Method Backbone Pretrained Model Training set Test set Epoch Val Box AP Official AP Download
efficientdet-d0* efficientnet-b0 ImageNet COCO2017 Train COCO2017 Val 300 34.4 34.3
efficientdet-d3 efficientnet-b3 ImageNet COCO2017 Train COCO2017 Val 300 47.2 46.8 model | log

Note: *means use official tensorflow model weights to test.

Citation

@inproceedings{tan2020efficientdet,
  title={Efficientdet: Scalable and efficient object detection},
  author={Tan, Mingxing and Pang, Ruoming and Le, Quoc V},
  booktitle={Proceedings of the IEEE/CVF conference on computer vision and pattern recognition},
  pages={10781--10790},
  year={2020}
}

Checklist

  • [x] Milestone 1: PR-ready, and acceptable to be one of the projects/.

    • Finish the code
    • Basic docstrings & proper citation
    • Test-time correctness
    • A full README
  • [x] Milestone 2: Indicates a successful model implementation.

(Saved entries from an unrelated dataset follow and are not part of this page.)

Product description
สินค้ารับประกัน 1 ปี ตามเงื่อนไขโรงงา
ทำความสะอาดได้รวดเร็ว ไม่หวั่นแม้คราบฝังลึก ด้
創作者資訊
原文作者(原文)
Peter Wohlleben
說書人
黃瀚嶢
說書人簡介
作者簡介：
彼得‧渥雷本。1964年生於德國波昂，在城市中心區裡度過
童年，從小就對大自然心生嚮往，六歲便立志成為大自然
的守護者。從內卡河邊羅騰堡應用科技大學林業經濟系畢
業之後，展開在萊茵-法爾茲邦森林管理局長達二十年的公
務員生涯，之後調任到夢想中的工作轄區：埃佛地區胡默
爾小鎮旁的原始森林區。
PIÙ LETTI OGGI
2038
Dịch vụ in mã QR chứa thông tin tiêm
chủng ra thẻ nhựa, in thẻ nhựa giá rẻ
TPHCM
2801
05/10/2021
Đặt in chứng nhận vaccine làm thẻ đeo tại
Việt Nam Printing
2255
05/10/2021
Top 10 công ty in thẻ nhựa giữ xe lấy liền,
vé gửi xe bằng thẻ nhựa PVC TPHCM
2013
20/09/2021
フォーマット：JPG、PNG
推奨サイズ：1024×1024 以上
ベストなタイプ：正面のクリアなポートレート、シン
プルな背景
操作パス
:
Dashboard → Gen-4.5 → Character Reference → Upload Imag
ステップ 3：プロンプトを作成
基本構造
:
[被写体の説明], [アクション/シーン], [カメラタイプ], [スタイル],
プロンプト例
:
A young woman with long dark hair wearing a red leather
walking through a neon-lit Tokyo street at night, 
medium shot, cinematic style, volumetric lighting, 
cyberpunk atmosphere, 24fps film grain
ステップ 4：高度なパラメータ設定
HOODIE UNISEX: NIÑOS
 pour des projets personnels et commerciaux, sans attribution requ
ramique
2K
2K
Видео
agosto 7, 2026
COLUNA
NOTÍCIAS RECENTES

    • Training-time correctness
  • [ ] Milestone 3: Good to be a part of our core package!

    • Type hints and docstrings
    • Unit tests
    • Code polishing
    • Metafile.yml
  • [ ] Move your modules into the core package following the codebase's file hierarchy structure.

  • Refactor your modules into the core package following the codebase's file hierarchy structure.